Omar tweeted his interview to the Indian express where he says has answered whole lot of questions

Having been a member of the most empowered assembly in the land and that, too, as the leader of that assembly for six years, I simply cannot and will not be a member of a House that has been disempowered the way ours has, Abdullah wrote for the Indian Express as the revocation of the erstwhile states special status nears its first anniversary.

The NC vice-president accepted that the BJP pushing through with the removal of Article 370, and with it Article 35A, was not a complete surprise, but he said was came as an absolute shock was that the state was downgraded and split into two Union Territories.

Describing the move as a humiliation heaped on the state, he said he still fails to understand the need for this move, except to punish the people of the state.

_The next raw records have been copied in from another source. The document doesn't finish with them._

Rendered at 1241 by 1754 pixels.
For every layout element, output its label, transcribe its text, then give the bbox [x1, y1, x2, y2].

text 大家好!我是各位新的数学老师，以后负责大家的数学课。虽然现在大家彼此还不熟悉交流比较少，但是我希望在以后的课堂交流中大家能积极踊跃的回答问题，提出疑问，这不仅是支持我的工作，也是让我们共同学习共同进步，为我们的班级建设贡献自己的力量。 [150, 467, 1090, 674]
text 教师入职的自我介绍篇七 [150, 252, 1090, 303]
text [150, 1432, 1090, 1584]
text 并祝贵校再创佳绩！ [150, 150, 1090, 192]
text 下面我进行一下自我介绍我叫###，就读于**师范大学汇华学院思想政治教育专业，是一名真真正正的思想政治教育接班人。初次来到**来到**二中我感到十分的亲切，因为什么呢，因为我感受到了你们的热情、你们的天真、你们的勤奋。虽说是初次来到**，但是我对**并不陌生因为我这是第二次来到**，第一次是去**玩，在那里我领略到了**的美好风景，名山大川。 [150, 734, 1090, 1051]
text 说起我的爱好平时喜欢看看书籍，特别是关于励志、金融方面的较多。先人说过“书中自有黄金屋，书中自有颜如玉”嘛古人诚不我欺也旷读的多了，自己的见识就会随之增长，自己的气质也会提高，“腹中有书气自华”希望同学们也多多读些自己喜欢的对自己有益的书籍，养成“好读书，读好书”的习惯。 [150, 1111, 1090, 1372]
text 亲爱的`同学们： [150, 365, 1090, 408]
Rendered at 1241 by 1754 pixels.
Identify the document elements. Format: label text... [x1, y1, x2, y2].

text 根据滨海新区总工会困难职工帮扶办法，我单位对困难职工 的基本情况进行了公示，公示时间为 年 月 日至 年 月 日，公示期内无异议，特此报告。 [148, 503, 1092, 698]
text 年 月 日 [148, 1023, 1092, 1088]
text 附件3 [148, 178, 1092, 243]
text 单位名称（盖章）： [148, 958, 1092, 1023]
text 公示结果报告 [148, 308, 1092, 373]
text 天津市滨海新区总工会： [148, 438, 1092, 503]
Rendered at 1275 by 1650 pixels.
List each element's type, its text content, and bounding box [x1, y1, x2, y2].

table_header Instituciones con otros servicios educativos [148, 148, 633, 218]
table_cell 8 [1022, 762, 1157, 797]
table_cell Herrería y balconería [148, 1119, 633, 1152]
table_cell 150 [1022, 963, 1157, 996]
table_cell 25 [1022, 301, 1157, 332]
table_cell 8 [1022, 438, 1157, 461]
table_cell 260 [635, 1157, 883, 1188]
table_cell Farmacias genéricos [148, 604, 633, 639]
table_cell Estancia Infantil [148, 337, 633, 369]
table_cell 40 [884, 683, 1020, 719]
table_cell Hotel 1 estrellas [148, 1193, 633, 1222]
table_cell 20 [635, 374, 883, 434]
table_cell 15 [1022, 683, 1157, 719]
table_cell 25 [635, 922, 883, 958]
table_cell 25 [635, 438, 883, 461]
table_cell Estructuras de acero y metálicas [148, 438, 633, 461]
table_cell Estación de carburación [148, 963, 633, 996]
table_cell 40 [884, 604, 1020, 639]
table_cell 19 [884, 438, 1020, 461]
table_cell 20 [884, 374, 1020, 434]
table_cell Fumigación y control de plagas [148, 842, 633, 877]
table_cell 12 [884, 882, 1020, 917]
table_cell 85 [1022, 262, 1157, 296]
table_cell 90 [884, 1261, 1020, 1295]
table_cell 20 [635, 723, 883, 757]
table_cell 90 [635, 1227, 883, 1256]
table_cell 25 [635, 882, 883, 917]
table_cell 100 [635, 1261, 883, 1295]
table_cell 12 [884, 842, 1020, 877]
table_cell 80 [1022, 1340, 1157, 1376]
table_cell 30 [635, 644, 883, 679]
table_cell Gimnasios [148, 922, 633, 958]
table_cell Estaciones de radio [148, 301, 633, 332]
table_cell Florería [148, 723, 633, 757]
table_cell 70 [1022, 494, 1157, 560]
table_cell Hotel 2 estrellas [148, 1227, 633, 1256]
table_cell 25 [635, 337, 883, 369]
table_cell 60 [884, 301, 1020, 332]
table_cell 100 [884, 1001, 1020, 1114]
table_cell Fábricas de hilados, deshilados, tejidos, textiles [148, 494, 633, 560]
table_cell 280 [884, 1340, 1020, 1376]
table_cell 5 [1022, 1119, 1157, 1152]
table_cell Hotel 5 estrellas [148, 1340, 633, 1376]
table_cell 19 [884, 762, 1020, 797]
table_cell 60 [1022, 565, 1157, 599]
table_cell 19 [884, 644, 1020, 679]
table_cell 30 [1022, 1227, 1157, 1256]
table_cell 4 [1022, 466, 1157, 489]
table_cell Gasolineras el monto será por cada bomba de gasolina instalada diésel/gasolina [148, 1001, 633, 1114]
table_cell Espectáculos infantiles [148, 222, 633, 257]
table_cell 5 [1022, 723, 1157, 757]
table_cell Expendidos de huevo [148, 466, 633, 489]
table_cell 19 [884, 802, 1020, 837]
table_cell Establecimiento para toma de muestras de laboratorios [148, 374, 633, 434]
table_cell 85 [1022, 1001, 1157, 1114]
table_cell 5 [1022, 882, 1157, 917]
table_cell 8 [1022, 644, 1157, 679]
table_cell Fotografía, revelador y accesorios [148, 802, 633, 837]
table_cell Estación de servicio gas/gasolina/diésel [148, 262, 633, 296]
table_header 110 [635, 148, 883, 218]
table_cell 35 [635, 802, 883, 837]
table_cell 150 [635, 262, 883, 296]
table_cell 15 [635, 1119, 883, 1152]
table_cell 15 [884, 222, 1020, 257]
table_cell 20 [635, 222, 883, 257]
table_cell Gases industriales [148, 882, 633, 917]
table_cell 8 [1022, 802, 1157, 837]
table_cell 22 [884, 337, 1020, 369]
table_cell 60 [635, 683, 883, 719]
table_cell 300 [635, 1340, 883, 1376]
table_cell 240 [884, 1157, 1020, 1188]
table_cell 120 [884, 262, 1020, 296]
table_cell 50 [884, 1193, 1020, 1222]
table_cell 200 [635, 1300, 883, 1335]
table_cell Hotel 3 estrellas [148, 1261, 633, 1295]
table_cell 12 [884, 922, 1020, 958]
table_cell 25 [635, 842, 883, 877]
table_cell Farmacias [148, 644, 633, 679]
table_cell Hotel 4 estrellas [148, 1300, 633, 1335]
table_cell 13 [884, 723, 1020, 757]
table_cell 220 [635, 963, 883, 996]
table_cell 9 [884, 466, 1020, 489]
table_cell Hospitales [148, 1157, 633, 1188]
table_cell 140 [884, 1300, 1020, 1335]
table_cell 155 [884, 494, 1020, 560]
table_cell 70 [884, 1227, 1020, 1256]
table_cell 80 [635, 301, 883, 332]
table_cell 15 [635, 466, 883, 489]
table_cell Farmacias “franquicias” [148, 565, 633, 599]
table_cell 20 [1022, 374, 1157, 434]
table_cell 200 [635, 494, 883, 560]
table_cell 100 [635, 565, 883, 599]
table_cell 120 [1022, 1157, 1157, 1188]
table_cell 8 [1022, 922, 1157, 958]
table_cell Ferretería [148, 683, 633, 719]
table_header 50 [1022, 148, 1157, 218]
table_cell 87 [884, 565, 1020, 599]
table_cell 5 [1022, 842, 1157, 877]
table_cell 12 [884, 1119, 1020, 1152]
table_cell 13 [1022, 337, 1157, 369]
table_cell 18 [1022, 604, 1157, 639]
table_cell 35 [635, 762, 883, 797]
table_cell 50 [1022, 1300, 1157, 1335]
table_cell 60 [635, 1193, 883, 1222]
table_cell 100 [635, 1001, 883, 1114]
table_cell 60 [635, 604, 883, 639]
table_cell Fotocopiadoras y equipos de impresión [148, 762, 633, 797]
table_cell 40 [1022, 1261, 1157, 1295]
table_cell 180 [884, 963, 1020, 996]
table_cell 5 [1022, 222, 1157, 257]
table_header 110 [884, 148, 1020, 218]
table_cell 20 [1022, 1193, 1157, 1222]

If the reason for carving out a separate Union Territory for Ladakh was the public demand among the Buddhist population of the area, then the demand for a separate state for the people of Jammu is much older, he wrote for the newspaper, adding that if it was based on religion then it ignores that Leh and Kargil are Muslim majority and the people of Kargil are vehemently opposed to the idea of being separated from J&K.

The former J&K CM further said that the dilution of Article 370 does not stand the test of basic scrutiny, and asserted that the special constitutional status enjoyed by J&K was not a favour done to the state.

It formed the basis of the states accession to India. There was no time stamp on these safeguards. It was understood that so long as J&K remained a part of India, the special status enjoyed by it would remain, he said.